> [Breve compito] Scrivi il seguito del brano sulla lettera di Gioacchino Pepoli a Malvezzi, riprendendo subito dopo l'ultima frase riportata.

---------- Estratto

Ricordatevi che senza grandi sacrifizi di ogni genere non si acquista l’indipendenza. Questo ditelo alto a tutti, e tutti diano prova di abnegazione.
Finisco affidando alla vostra amicizia che vorrete bruciare questa lettera.
Gradite, mio caro amico, i sentimenti sinceri della mia stima ed amicizia.
Vostro affezionatissimo amico |
P. S. Nelle cose dubbie Boncompagni potrà sempre darvi un consiglio. Egli ha veramente la totale fiducia e mente del conte Cavour.
Rivelatrice dell’uomo è questa lettera di Gioacchino Pepoli:
Torino, 25 maggio 1859.
- Caro Malvezzi,
Da Osima1 avrai saputo il motivo del mio viaggio; dopo vidi il principe, ed ho ragione di esser lietissimo. Tutto anderà benissimo se non guasteremo noi le cose. Ma pare che sia necessario però che il comitato, di cui debbo io pure fare parte, sia a giorno di tutto, e che abbia tutto, ma tutto in mano. Disponi le cose in questo senso. Il tempo delle piccole autonomie è passato.

--------------------
---------- Dati forniti

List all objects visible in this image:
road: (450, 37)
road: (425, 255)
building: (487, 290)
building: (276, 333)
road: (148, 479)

--------------------
---------- Dati forniti

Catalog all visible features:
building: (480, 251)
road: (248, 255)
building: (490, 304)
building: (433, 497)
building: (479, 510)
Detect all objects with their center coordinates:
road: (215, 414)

--------------------

> [Risposta]
Sta’ di buon animo, le nostre speranze saranno coronate da successa, Saluta cordialmente Tanari, e spero ch’egli pure ne presterà la mano a questa opera.
Intanto torno a raccomandarmi di non fare nessun passo prima del mio ritorno, ed a voce vi dirò perchè, e trovo anche opportuno di sospendere l’invio dei volontari, però se lo credete.
Addio di cuore.
Pepoli.
- P. S. Garibaldi passò il Ticino; l’Imperatore è a Voghera2.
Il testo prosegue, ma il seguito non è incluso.